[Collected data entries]
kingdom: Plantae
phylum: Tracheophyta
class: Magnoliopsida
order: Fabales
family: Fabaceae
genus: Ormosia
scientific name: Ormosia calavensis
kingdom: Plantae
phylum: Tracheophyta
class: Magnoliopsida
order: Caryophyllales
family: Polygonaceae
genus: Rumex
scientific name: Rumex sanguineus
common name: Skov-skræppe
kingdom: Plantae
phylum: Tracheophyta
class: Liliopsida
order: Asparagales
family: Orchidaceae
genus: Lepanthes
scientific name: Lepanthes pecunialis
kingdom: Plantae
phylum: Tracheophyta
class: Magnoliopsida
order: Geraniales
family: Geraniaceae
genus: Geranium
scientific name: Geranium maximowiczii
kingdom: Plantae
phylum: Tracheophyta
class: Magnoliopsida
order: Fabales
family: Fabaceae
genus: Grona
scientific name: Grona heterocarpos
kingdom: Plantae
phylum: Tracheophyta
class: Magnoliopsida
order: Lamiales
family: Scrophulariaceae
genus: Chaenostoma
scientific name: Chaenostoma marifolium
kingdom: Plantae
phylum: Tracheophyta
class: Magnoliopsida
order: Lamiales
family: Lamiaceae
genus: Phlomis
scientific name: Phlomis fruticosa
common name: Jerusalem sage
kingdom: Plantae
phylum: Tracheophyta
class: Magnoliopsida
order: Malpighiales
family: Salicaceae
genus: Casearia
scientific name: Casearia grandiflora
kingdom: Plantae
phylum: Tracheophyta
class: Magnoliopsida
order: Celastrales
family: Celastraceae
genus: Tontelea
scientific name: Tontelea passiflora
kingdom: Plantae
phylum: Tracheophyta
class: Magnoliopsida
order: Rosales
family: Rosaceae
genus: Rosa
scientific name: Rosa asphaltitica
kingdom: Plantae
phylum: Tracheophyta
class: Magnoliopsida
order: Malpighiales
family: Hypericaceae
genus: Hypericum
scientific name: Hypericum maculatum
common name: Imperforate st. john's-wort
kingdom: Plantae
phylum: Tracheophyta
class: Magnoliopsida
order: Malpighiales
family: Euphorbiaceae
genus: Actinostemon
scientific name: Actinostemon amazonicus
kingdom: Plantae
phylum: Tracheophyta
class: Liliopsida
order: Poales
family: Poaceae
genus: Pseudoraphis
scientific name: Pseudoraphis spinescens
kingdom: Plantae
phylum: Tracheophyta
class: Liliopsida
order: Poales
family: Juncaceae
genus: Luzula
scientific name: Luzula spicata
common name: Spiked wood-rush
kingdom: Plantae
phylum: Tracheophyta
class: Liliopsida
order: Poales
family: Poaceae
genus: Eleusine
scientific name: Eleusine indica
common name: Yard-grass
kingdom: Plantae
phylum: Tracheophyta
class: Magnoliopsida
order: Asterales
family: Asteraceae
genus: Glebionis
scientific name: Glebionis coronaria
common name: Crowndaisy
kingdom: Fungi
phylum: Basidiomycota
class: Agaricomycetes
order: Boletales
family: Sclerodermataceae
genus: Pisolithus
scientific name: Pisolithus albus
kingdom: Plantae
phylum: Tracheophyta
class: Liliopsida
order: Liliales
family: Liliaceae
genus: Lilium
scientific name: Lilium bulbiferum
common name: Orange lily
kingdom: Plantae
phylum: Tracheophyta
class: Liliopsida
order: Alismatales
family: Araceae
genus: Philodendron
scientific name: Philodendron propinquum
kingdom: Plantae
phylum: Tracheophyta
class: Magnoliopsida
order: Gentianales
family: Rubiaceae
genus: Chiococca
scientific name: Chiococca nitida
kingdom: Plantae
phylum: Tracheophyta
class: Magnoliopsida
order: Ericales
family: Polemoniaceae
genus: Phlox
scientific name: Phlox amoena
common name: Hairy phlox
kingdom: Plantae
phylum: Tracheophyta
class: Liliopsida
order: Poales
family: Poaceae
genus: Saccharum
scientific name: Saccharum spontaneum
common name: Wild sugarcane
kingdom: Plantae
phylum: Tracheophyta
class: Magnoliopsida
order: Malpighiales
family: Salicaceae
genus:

**Work required**
Present these lines from the material as a numbered list, leaving out any blank lines.

**Result of this task**
1. kingdom: Plantae
2. phylum: Tracheophyta
3. class: Magnoliopsida
4. order: Fabales
5. family: Fabaceae
6. genus: Ormosia
7. scientific name: Ormosia calavensis
8. kingdom: Plantae
9. phylum: Tracheophyta
10. class: Magnoliopsida
11. order: Caryophyllales
12. family: Polygonaceae
13. genus: Rumex
14. scientific name: Rumex sanguineus
15. common name: Skov-skræppe
16. kingdom: Plantae
17. phylum: Tracheophyta
18. class: Liliopsida
19. order: Asparagales
20. family: Orchidaceae
21. genus: Lepanthes
22. scientific name: Lepanthes pecunialis
23. kingdom: Plantae
24. phylum: Tracheophyta
25. class: Magnoliopsida
26. order: Geraniales
27. family: Geraniaceae
28. genus: Geranium
29. scientific name: Geranium maximowiczii
30. kingdom: Plantae
31. phylum: Tracheophyta
32. class: Magnoliopsida
33. order: Fabales
34. family: Fabaceae
35. genus: Grona
36. scientific name: Grona heterocarpos
37. kingdom: Plantae
38. phylum: Tracheophyta
39. class: Magnoliopsida
40. order: Lamiales
41. family: Scrophulariaceae
42. genus: Chaenostoma
43. scientific name: Chaenostoma marifolium
44. kingdom: Plantae
45. phylum: Tracheophyta
46. class: Magnoliopsida
47. order: Lamiales
48. family: Lamiaceae
49. genus: Phlomis
50. scientific name: Phlomis fruticosa
51. common name: Jerusalem sage
52. kingdom: Plantae
53. phylum: Tracheophyta
54. class: Magnoliopsida
55. order: Malpighiales
56. family: Salicaceae
57. genus: Casearia
58. scientific name: Casearia grandiflora
59. kingdom: Plantae
60. phylum: Tracheophyta
61. class: Magnoliopsida
62. order: Celastrales
63. family: Celastraceae
64. genus: Tontelea
65. scientific name: Tontelea passiflora
66. kingdom: Plantae
67. phylum: Tracheophyta
68. class: Magnoliopsida
69. order: Rosales
70. family: Rosaceae
71. genus: Rosa
72. scientific name: Rosa asphaltitica
73. kingdom: Plantae
74. phylum: Tracheophyta
75. class: Magnoliopsida
76. order: Malpighiales
77. family: Hypericaceae
78. genus: Hypericum
79. scientific name: Hypericum maculatum
80. common name: Imperforate st. john's-wort
81. kingdom: Plantae
82. phylum: Tracheophyta
83. class: Magnoliopsida
84. order: Malpighiales
85. family: Euphorbiaceae
86. genus: Actinostemon
87. scientific name: Actinostemon amazonicus
88. kingdom: Plantae
89. phylum: Tracheophyta
90. class: Liliopsida
91. order: Poales
92. family: Poaceae
93. genus: Pseudoraphis
94. scientific name: Pseudoraphis spinescens
95. kingdom: Plantae
96. phylum: Tracheophyta
97. class: Liliopsida
98. order: Poales
99. family: Juncaceae
100. genus: Luzula
101. scientific name: Luzula spicata
102. common name: Spiked wood-rush
103. kingdom: Plantae
104. phylum: Tracheophyta
105. class: Liliopsida
106. order: Poales
107. family: Poaceae
108. genus: Eleusine
109. scientific name: Eleusine indica
110. common name: Yard-grass
111. kingdom: Plantae
112. phylum: Tracheophyta
113. class: Magnoliopsida
114. order: Asterales
115. family: Asteraceae
116. genus: Glebionis
117. scientific name: Glebionis coronaria
118. common name: Crowndaisy
119. kingdom: Fungi
120. phylum: Basidiomycota
121. class: Agaricomycetes
122. order: Boletales
123. family: Sclerodermataceae
124. genus: Pisolithus
125. scientific name: Pisolithus albus
126. kingdom: Plantae
127. phylum: Tracheophyta
128. class: Liliopsida
129. order: Liliales
130. family: Liliaceae
131. genus: Lilium
132. scientific name: Lilium bulbiferum
133. common name: Orange lily
134. kingdom: Plantae
135. phylum: Tracheophyta
136. class: Liliopsida
137. order: Alismatales
138. family: Araceae
139. genus: Philodendron
140. scientific name: Philodendron propinquum
141. kingdom: Plantae
142. phylum: Tracheophyta
143. class: Magnoliopsida
144. order: Gentianales
145. family: Rubiaceae
146. genus: Chiococca
147. scientific name: Chiococca nitida
148. kingdom: Plantae
149. phylum: Tracheophyta
150. class: Magnoliopsida
151. order: Ericales
152. family: Polemoniaceae
153. genus: Phlox
154. scientific name: Phlox amoena
155. common name: Hairy phlox
156. kingdom: Plantae
157. phylum: Tracheophyta
158. class: Liliopsida
159. order: Poales
160. family: Poaceae
161. genus: Saccharum
162. scientific name: Saccharum spontaneum
163. common name: Wild sugarcane
164. kingdom: Plantae
165. phylum: Tracheophyta
166. class: Magnoliopsida
167. order: Malpighiales
168. family: Salicaceae
169. genus:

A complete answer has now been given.